#### DATA RECORDS

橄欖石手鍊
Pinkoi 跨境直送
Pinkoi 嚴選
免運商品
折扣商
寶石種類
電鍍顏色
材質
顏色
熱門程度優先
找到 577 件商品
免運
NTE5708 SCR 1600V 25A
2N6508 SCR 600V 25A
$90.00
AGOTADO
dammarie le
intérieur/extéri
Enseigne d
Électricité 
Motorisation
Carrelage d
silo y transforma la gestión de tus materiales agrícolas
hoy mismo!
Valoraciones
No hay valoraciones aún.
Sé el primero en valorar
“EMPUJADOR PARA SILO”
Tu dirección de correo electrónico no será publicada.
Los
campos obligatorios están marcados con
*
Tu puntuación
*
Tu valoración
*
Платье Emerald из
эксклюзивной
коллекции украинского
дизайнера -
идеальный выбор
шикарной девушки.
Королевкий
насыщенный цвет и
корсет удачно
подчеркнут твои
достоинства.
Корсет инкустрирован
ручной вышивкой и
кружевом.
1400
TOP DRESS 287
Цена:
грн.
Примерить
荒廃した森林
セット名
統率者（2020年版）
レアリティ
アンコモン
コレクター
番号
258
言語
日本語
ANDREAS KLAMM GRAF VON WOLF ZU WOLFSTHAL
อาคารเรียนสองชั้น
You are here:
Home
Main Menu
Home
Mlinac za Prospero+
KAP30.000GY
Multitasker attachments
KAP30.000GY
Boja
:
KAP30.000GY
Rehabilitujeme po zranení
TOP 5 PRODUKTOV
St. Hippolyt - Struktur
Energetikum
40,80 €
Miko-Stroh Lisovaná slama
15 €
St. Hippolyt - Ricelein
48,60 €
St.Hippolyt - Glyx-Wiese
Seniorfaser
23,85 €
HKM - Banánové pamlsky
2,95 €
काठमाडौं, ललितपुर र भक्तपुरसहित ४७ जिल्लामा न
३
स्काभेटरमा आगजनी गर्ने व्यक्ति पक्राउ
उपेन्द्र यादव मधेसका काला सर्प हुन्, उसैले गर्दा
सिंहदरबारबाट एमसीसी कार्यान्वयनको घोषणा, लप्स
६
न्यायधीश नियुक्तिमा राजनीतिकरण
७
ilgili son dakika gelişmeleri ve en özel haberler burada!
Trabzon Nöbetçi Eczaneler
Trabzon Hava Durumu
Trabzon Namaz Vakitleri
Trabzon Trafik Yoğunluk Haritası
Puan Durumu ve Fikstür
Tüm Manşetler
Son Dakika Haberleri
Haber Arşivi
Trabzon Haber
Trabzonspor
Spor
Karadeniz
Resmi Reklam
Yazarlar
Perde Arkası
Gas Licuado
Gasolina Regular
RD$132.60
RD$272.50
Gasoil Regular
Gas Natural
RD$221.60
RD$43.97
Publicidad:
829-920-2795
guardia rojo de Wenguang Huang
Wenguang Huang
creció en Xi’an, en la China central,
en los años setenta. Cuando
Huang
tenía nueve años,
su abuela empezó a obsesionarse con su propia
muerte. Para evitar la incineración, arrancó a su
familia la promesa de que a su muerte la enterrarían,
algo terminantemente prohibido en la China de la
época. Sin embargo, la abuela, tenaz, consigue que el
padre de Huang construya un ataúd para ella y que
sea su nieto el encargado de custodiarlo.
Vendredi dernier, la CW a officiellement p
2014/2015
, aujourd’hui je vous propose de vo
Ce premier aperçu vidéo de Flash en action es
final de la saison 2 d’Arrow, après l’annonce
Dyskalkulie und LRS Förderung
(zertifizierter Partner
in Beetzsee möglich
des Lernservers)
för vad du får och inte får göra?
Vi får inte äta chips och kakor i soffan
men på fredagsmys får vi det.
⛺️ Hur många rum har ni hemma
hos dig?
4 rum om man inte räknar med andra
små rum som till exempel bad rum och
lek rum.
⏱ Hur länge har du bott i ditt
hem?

########

EXERCISE OBJECTIVE | Print every one of the lines above word for word, keeping their order and changing nothing.

SOLUTION FOR THIS PROBLEM |
橄欖石手鍊
Pinkoi 跨境直送
Pinkoi 嚴選
免運商品
折扣商
寶石種類
電鍍顏色
材質
顏色
熱門程度優先
找到 577 件商品
免運
NTE5708 SCR 1600V 25A
2N6508 SCR 600V 25A
$90.00
AGOTADO
dammarie le
intérieur/extéri
Enseigne d
Électricité 
Motorisation
Carrelage d
silo y transforma la gestión de tus materiales agrícolas
hoy mismo!
Valoraciones
No hay valoraciones aún.
Sé el primero en valorar
“EMPUJADOR PARA SILO”
Tu dirección de correo electrónico no será publicada.
Los
campos obligatorios están marcados con
*
Tu puntuación
*
Tu valoración
*
Платье Emerald из
эксклюзивной
коллекции украинского
дизайнера -
идеальный выбор
шикарной девушки.
Королевкий
насыщенный цвет и
корсет удачно
подчеркнут твои
достоинства.
Корсет инкустрирован
ручной вышивкой и
кружевом.
1400
TOP DRESS 287
Цена:
грн.
Примерить
荒廃した森林
セット名
統率者（2020年版）
レアリティ
アンコモン
コレクター
番号
258
言語
日本語
ANDREAS KLAMM GRAF VON WOLF ZU WOLFSTHAL
อาคารเรียนสองชั้น
You are here:
Home
Main Menu
Home
Mlinac za Prospero+
KAP30.000GY
Multitasker attachments
KAP30.000GY
Boja
:
KAP30.000GY
Rehabilitujeme po zranení
TOP 5 PRODUKTOV
St. Hippolyt - Struktur
Energetikum
40,80 €
Miko-Stroh Lisovaná slama
15 €
St. Hippolyt - Ricelein
48,60 €
St.Hippolyt - Glyx-Wiese
Seniorfaser
23,85 €
HKM - Banánové pamlsky
2,95 €
काठमाडौं, ललितपुर र भक्तपुरसहित ४७ जिल्लामा न
३
स्काभेटरमा आगजनी गर्ने व्यक्ति पक्राउ
उपेन्द्र यादव मधेसका काला सर्प हुन्, उसैले गर्दा
सिंहदरबारबाट एमसीसी कार्यान्वयनको घोषणा, लप्स
६
न्यायधीश नियुक्तिमा राजनीतिकरण
७
ilgili son dakika gelişmeleri ve en özel haberler burada!
Trabzon Nöbetçi Eczaneler
Trabzon Hava Durumu
Trabzon Namaz Vakitleri
Trabzon Trafik Yoğunluk Haritası
Puan Durumu ve Fikstür
Tüm Manşetler
Son Dakika Haberleri
Haber Arşivi
Trabzon Haber
Trabzonspor
Spor
Karadeniz
Resmi Reklam
Yazarlar
Perde Arkası
Gas Licuado
Gasolina Regular
RD$132.60
RD$272.50
Gasoil Regular
Gas Natural
RD$221.60
RD$43.97
Publicidad:
829-920-2795
guardia rojo de Wenguang Huang
Wenguang Huang
creció en Xi’an, en la China central,
en los años setenta. Cuando
Huang
tenía nueve años,
su abuela empezó a obsesionarse con su propia
muerte. Para evitar la incineración, arrancó a su
familia la promesa de que a su muerte la enterrarían,
algo terminantemente prohibido en la China de la
época. Sin embargo, la abuela, tenaz, consigue que el
padre de Huang construya un ataúd para ella y que
sea su nieto el encargado de custodiarlo.
Vendredi dernier, la CW a officiellement p
2014/2015
, aujourd’hui je vous propose de vo
Ce premier aperçu vidéo de Flash en action es
final de la saison 2 d’Arrow, après l’annonce
Dyskalkulie und LRS Förderung
(zertifizierter Partner
in Beetzsee möglich
des Lernservers)
för vad du får och inte får göra?
Vi får inte äta chips och kakor i soffan
men på fredagsmys får vi det.
⛺️ Hur många rum har ni hemma
hos dig?
4 rum om man inte räknar med andra
små rum som till exempel bad rum och
lek rum.
⏱ Hur länge har du bott i ditt
hem?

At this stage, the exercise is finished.